Your assignment: A picture-free, exact reproduction of the listing that follows is required.

────────────────────

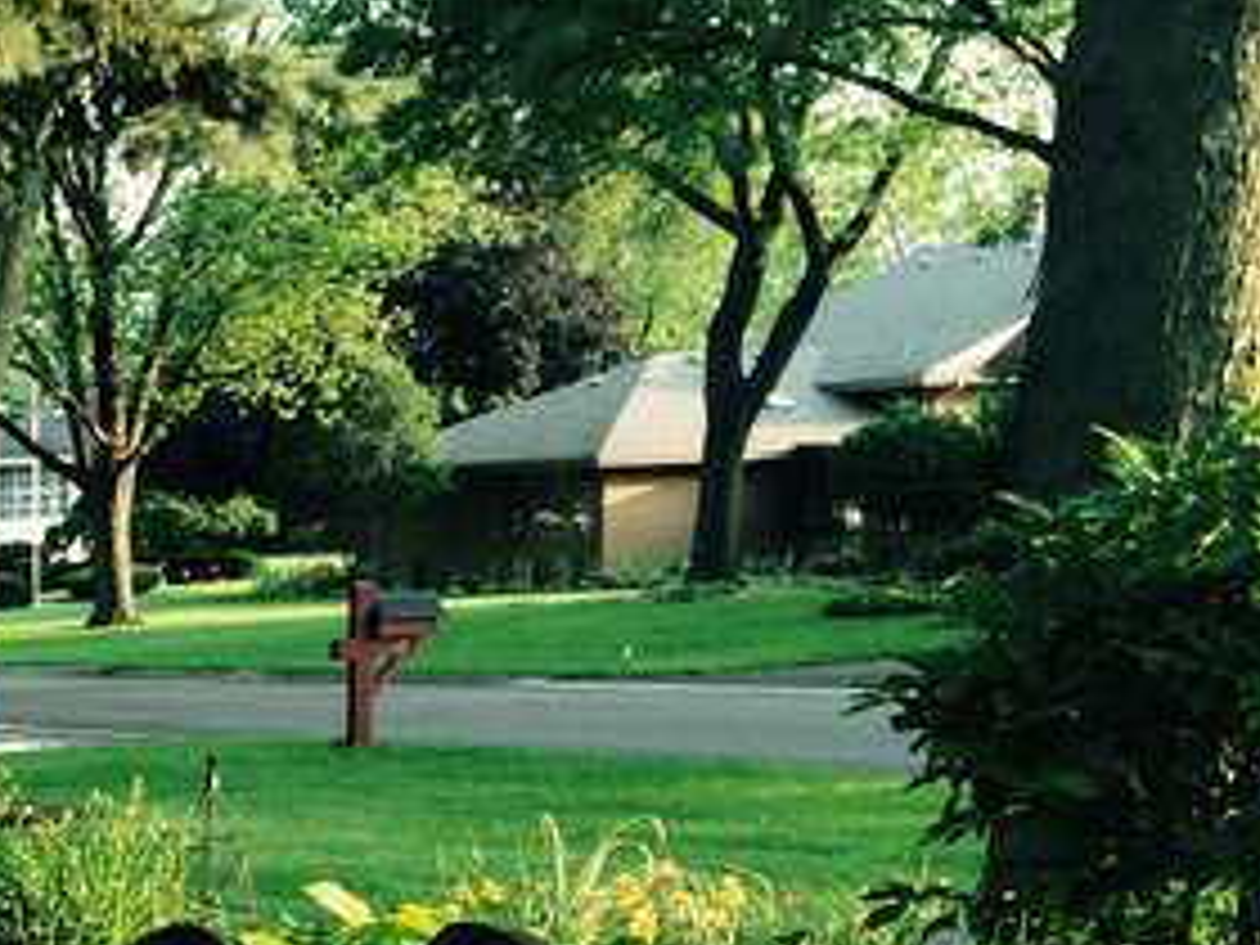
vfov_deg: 16.9
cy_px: 1161
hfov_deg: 20.7
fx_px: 3021
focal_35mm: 83
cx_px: -536
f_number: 2.2
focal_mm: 4.15
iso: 50
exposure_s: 1/120
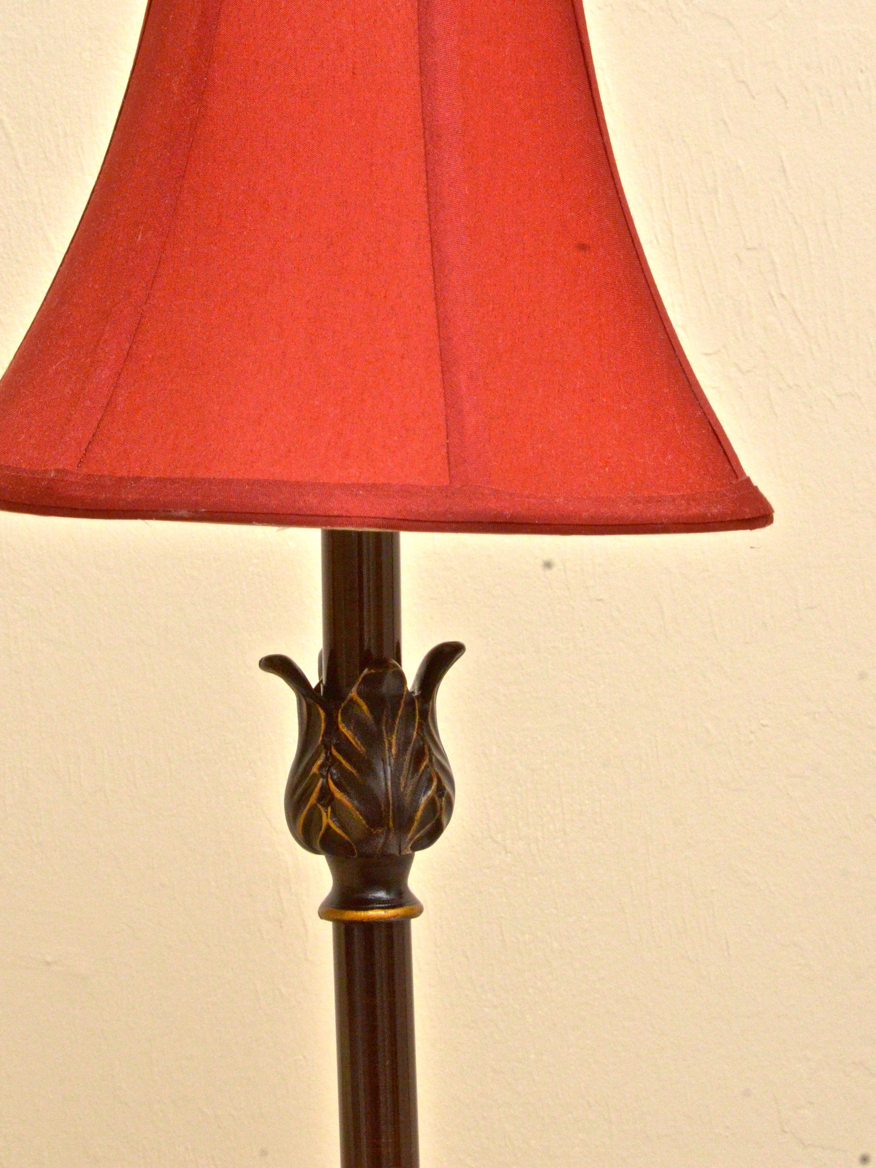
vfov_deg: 14.7
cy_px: 542
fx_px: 4521
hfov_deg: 11.1
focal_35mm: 134
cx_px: 399
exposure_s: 1/80
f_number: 22
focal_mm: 70
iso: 2500
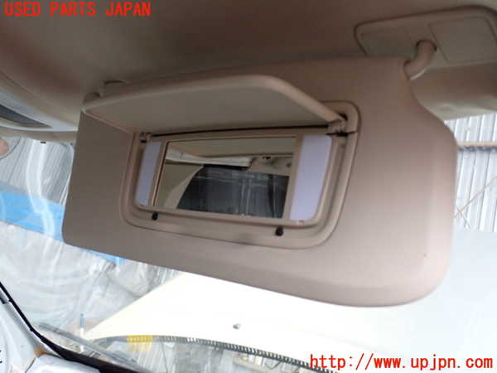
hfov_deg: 51.4
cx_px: 248
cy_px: 186
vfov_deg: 39.7
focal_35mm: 36
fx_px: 517
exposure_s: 1/40
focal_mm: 6.37
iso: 640
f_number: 2.5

────────────────────

Final answer:
vfov_deg: 16.9
cy_px: 1161
hfov_deg: 20.7
fx_px: 3021
focal_35mm: 83
cx_px: -536
f_number: 2.2
focal_mm: 4.15
iso: 50
exposure_s: 1/120
vfov_deg: 14.7
cy_px: 542
fx_px: 4521
hfov_deg: 11.1
focal_35mm: 134
cx_px: 399
exposure_s: 1/80
f_number: 22
focal_mm: 70
iso: 2500
hfov_deg: 51.4
cx_px: 248
cy_px: 186
vfov_deg: 39.7
focal_35mm: 36
fx_px: 517
exposure_s: 1/40
focal_mm: 6.37
iso: 640
f_number: 2.5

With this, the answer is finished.